Schwellenängste und ein allgemeines Gefühl des Scheiterns
Jonas Heidbrink also. Er ist mit 36 noch einer der Jüngeren im Strunk-Kosmos der Dahinwurstler. Er hat keine familiäre Bezugsperson, ist das Gegenteil einer Frohnatur, fühlt sich permanent unglücklich mit depressiven Ausschlägen nach oben, die er in seiner Verzweiflung auch nicht mehr länger wegonanieren kann. Seelisch labil war er eigentlich immer, weswegen er sein Studium der Informatik und Physik nach vier Semestern schon abgebrochen hat.
Das aber genügte, um auf dem IT-Markt im Bereich Low Code als Erfinder zu reüssieren und nach einem Übernahmeangebot mit dreißig schon privatisieren zu können. Dem allgemeinen Gefühl des Scheiterns und der Schwellenängste in jede Richtung hilft das auch nicht ab, und nach sechs Jahren Dümpeln im Gefühlschaos will er nun seine Probleme proaktiv angehen. Darum setzt er sich ins Auto und fährt viereinhalb Stunden aus dem Norden des Westens in den Norden des Ostens im nicht mehr geteilten Land. Nach der Abfahrt Pasewalk-Süd passiert er auf der Landstraße lauter Lost Places, bis ihn schließlich die dreiflügelige Schlossanlage mit steinernen Löwen, ansehnlichem Park und einer bis ins Jahr 1286 reichenden großen Vergangenheit empfängt. Eine solche Historie bedeutet im konkreten Fall vor allem, dass das Beste lange zurückliegt.

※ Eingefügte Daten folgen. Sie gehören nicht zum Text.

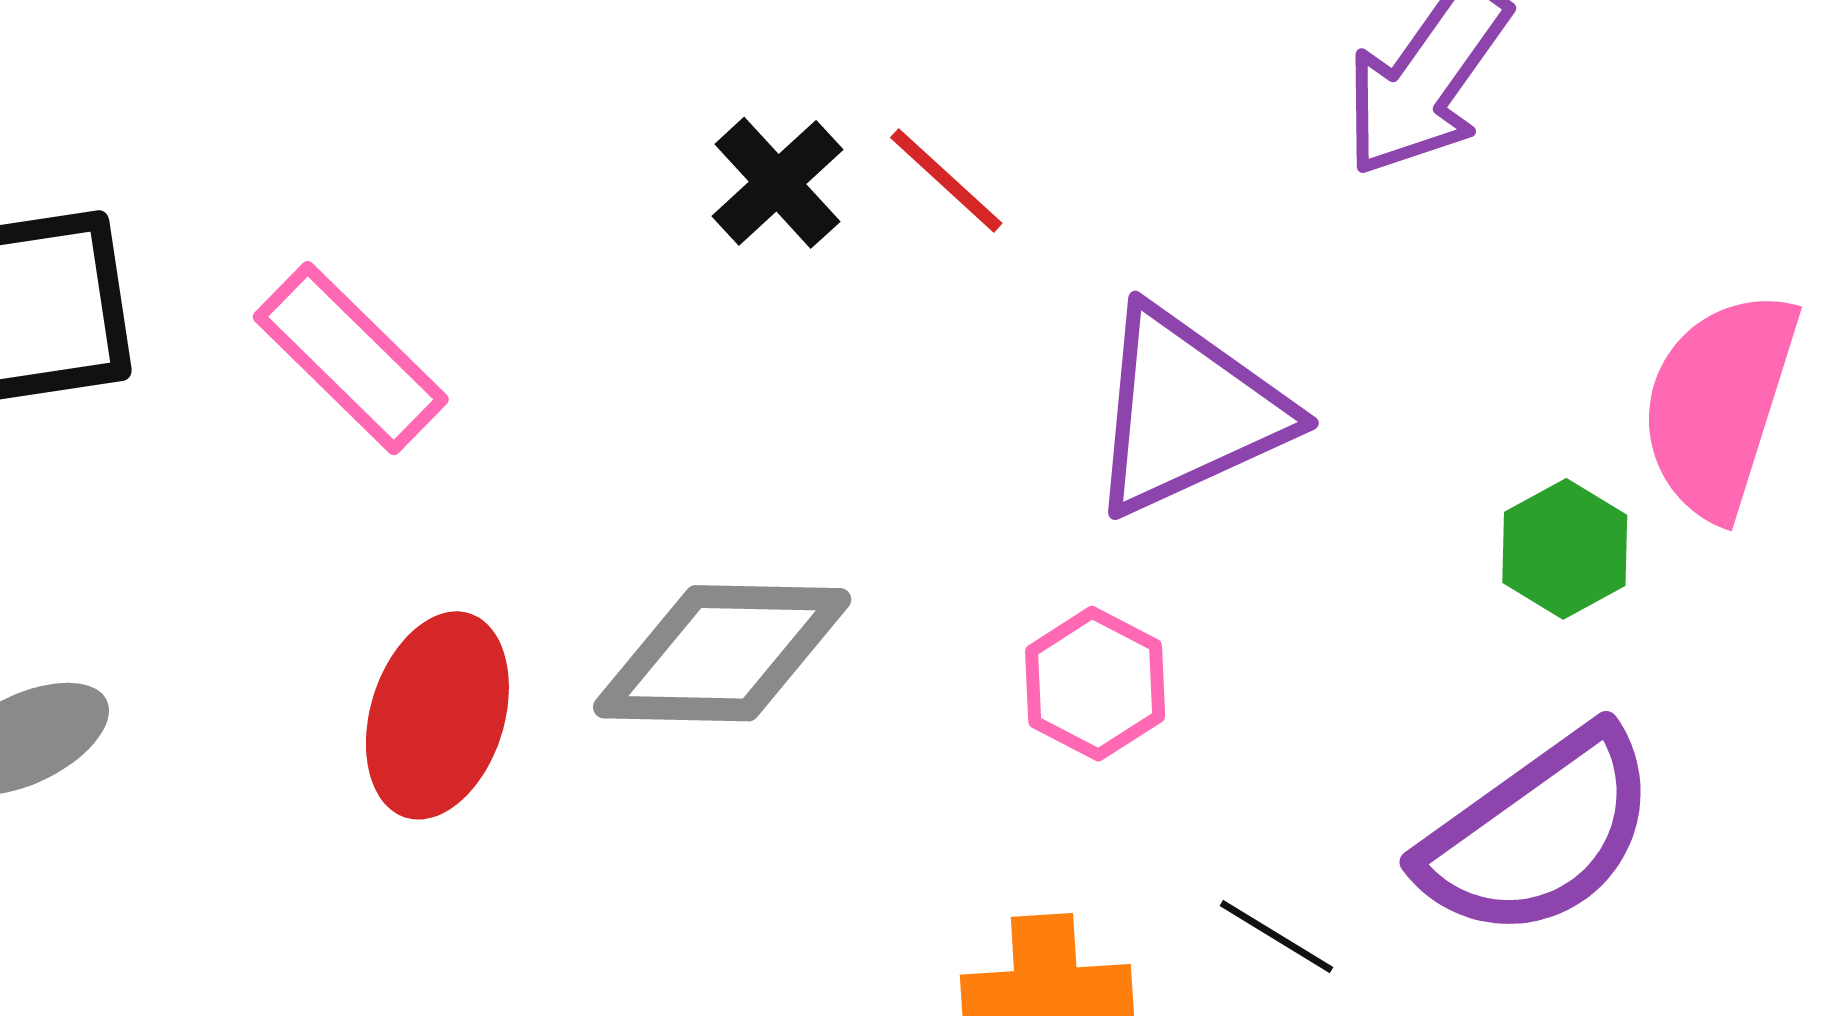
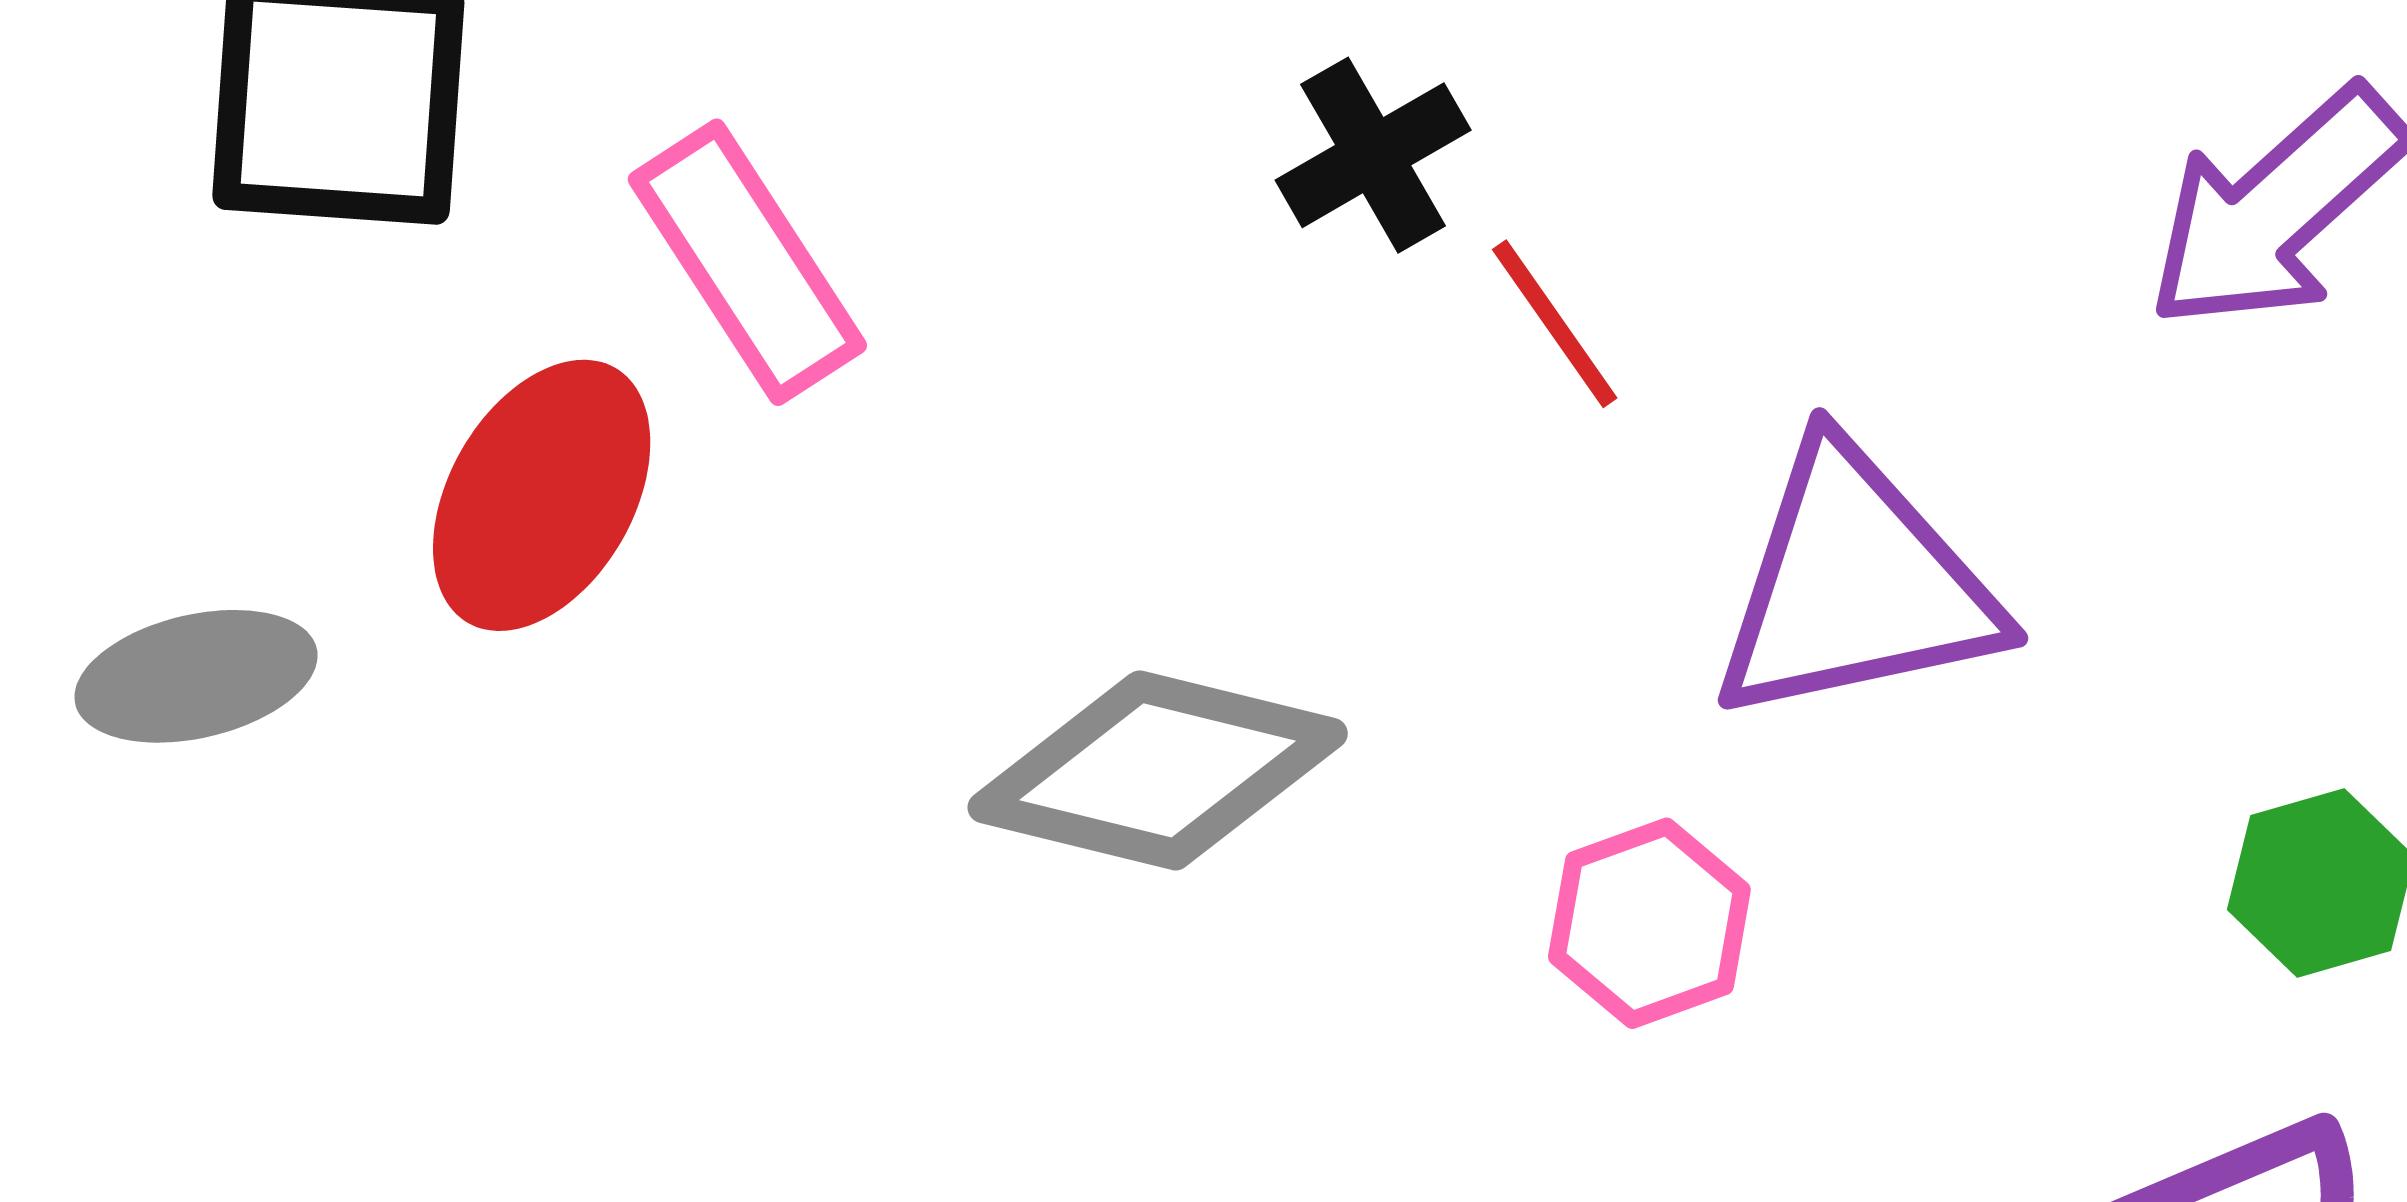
red line: (946, 180) -> (1555, 324), moved
red ellipse: (437, 715) -> (542, 495), moved

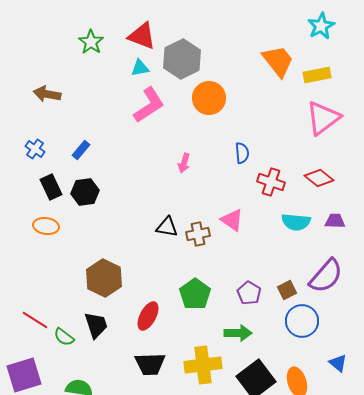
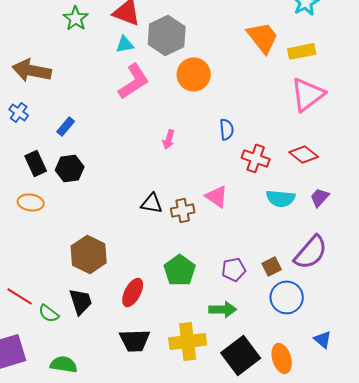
brown arrow: (47, 94) -> (32, 70), size x1.4
blue cross: (35, 149) -> (19, 112), moved
purple trapezoid: (335, 221) -> (320, 197), turned -50
purple pentagon: (249, 293) -> (234, 269), turned 30

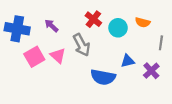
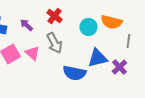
red cross: (93, 19) -> (54, 16), moved
orange semicircle: (143, 22) -> (111, 22), size x1.5
blue triangle: (128, 61) -> (97, 58), size x1.5

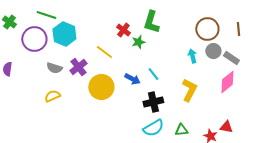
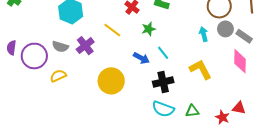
purple circle: (34, 39) -> (34, 56), moved
green star: (138, 42) -> (149, 29), moved
pink diamond: (227, 82) -> (240, 61), turned -50
yellow circle: (101, 87) -> (111, 81), moved
yellow L-shape: (189, 90) -> (201, 69), turned -55
cyan semicircle: (153, 128) -> (163, 109), turned 50

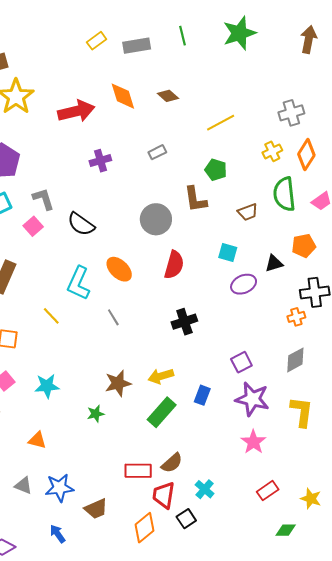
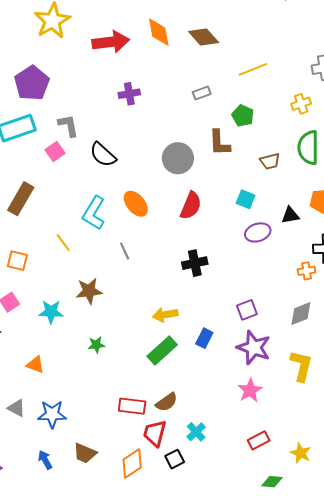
brown diamond: (168, 96) -> (204, 37), size x1.4
gray rectangle: (157, 152) -> (202, 93), moved
brown star: (118, 383) -> (89, 291), moved
brown trapezoid: (96, 509) -> (85, 453), moved, turned 40

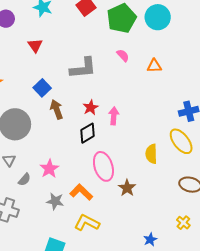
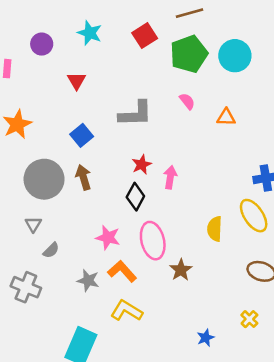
brown arrow: (57, 109) -> (83, 177), moved
black diamond: (88, 133) -> (135, 197), turned -35
pink star: (49, 169) -> (108, 238), moved, turned -30

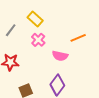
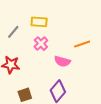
yellow rectangle: (35, 19) -> (39, 22), turned -42

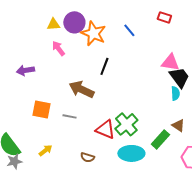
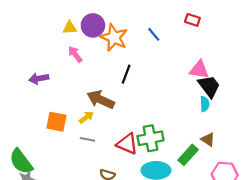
gray line: (69, 116) -> (87, 139), moved
green cross: (126, 124) -> (150, 138), turned 30
yellow arrow: (45, 150) -> (86, 117), moved

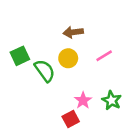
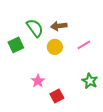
green semicircle: (45, 71) -> (35, 28), moved
pink star: (83, 100) -> (38, 81), moved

Nun ruhen hier 47 vor allem liquide Kurgäste vor sich hin unter den Augen einer Ärzteschaft, die entweder gut verdienen oder ihre Karriere ausklingen lassen will. Ihre wichtigste Funktion besteht darin, den Hilfesuchenden Krankheiten zu möglichst langer Verweildauer einzureden und dies mit fachwortgespickten Diagnosen plausibel zu machen. Kein Kassenpatient, nirgends.
Langsam, sehr langsam gelingt es Jonas vor allem im Speisesaal, den Abstand zwischen sich und der Welt zu verringern. Auch ein breiter Reigen von Therapien und Anwendungen dient demselben Ende: Musik-, Biblio- und Fototherapie, Gesprächsgruppe und Tanztherapie, Heilbehandlung, progressive Muskelrelaxation und Kulturabende. Aquagymnastik ist angedacht und Frühsport eine irgendwann selbstverständliche Gewohnheit. Es könnte so schön sein: „Morgens Fango, abends Tango.“ Nur danach ist die Personage nicht, der Jonas viel zu lange von seinem Sechsertisch aus den Rücken zuwendet. Bleiben nur ein paar Spaziergänge im Park oder ein Ausflug in die bis zur polnischen Grenze reichende Sumpflandschaft.
So wird einer zwar nicht gesünder, aber ein alter Hase im Kurgeschäft, in dem irgendwann auch ein Herr Zeissner mit seinen Reden wie eine Schrumpfvariante von Settembrini/Naphta (bei Thomas Mann) wirkt und dann auch bald wieder weg ist. Eine auch nur annähernd an Clawdia Chauchat reichende Madame war nie da. Die Hans Castorps unserer Welt sind IT-Heinis, die sich nach ihrem großen Moment breitfläzen. Sie haben genug Gründe für Klagen bis zur allerhöchsten Instanz: „Bitte vergib mir, dass ich so bin, wie du mich geschaffen hast.“
Ein matter Showdown reicht nicht bei so einer Steilvorlage
Die Klinik verfällt vor sich hin und mit ihr der am längsten gebliebene Gast. Der begegnet in einem matten Showdown seinem Professor, der auch nur noch als Schatten seiner selbst durch den Park geistert. Mehr ist nicht, und das ist viel zu wenig bei so einer Steilvorlage. Da helfen auch keine expliziten Beschreibungen von Körperfunktionen und Entzugserscheinungen.